C’est le destin d’une mère, après tout…
Avant-hier, j’ai croisé Mme Lefèbvre…
— Te gêne pas, surtout !
Maud sursaute et Luc lui confisque la lettre d’un geste nerveux.
— Pardon, dit-elle. Je… Je croyais que c’était l’écriture de mon père, bredouille-t-elle.
— Vraiment ? C’est une lettre de ma mère !
— Désolée… Elle habite où ?
— À Nice.
— Et elle t’écrit souvent ?
— De temps en temps. Tu veux boire un truc frais ? propose-t-il.
— Je veux bien, oui.
Il inspecte le petit frigo. Heureusement qu’Amanda pourvoit à son ravitaillement. Étant donné qu’il ne peut quitter la propriété, c’est indispensable.

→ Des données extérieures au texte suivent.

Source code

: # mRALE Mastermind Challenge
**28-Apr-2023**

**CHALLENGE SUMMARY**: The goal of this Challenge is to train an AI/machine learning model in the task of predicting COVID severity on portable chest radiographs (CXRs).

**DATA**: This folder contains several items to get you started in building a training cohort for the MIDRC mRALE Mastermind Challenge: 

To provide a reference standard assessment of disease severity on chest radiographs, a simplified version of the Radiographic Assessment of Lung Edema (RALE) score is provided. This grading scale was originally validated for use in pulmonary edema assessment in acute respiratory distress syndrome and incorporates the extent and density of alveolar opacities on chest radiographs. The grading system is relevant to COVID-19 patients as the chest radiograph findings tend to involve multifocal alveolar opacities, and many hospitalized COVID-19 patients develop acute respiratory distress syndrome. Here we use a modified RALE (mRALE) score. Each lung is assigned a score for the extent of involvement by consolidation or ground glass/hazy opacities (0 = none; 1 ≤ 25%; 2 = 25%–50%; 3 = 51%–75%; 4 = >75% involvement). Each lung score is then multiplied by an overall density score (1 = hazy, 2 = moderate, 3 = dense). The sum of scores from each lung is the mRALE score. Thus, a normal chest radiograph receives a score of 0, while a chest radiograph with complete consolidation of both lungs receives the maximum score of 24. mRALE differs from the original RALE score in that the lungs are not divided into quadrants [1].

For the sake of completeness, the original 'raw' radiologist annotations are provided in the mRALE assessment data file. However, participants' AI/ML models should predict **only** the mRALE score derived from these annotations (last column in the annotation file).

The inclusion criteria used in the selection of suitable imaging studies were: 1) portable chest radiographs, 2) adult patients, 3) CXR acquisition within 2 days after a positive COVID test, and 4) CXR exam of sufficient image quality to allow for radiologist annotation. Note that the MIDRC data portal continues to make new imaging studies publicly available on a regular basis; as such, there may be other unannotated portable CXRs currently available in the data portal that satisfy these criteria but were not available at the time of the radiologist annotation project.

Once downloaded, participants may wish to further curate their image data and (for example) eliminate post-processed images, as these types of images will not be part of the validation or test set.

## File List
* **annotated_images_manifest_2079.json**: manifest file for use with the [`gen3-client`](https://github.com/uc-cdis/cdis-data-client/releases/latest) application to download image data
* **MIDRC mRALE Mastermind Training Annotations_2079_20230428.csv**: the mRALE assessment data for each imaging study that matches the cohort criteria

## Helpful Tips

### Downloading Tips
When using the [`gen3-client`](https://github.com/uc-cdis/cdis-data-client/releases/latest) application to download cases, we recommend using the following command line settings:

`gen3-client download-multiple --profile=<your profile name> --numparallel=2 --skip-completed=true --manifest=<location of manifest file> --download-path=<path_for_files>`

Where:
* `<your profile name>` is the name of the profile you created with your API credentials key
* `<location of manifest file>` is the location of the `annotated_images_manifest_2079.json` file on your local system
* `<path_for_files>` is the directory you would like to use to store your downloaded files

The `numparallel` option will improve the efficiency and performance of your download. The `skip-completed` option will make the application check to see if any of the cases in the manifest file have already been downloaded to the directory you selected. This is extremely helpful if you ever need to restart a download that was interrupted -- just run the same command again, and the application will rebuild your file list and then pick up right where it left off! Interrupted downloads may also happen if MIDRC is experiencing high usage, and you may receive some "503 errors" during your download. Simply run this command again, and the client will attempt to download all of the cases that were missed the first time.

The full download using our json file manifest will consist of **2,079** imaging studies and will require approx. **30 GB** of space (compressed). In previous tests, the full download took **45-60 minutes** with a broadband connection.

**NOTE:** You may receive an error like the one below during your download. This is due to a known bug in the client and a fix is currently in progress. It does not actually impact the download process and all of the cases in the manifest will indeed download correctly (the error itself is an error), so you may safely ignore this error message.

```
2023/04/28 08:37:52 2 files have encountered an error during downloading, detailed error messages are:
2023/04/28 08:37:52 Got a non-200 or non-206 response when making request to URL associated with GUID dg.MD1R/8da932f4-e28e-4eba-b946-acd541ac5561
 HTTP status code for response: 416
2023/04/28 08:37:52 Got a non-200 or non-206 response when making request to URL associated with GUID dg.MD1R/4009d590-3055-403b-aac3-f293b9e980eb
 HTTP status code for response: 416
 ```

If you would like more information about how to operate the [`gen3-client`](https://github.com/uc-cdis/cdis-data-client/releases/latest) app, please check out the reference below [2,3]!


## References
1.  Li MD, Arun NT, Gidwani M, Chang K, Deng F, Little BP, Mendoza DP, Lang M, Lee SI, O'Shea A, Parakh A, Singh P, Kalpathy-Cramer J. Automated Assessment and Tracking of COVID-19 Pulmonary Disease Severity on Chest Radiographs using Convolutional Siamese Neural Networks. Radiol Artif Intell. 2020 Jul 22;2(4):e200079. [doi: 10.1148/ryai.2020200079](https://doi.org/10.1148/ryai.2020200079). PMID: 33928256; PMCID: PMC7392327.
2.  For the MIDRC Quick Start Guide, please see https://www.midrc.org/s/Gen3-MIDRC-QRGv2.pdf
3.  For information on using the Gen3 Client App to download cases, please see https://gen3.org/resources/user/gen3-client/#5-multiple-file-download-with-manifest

— J’ai du jus de fruits, de la bière, du Coca… tu veux quoi ?
— Une bière, s’il te plaît.
— C’est parti !
Il lui donne une bouteille, elle refuse le verre.
Elle est debout, il sourit.
— Tu peux t’asseoir, tu sais.
Elle lui obéit, comme toujours. Ou presque.
Installée sur le canapé en face de lui, elle le dévisage avec un drôle de sourire. Un sourire béat. Il se demande soudain ce qu’elle lui trouve. Il ne s’est jamais considéré comme beau ou séduisant. Tout juste banal.
C’est sans doute parce qu’il lui a sauvé la vie…
— Qu’est-ce qu’il y a ? demande Luc en décapsulant son Coca. Pourquoi tu me regardes comme ça ?
— Pour rien… Elle fait quoi comme boulot, ta mère ?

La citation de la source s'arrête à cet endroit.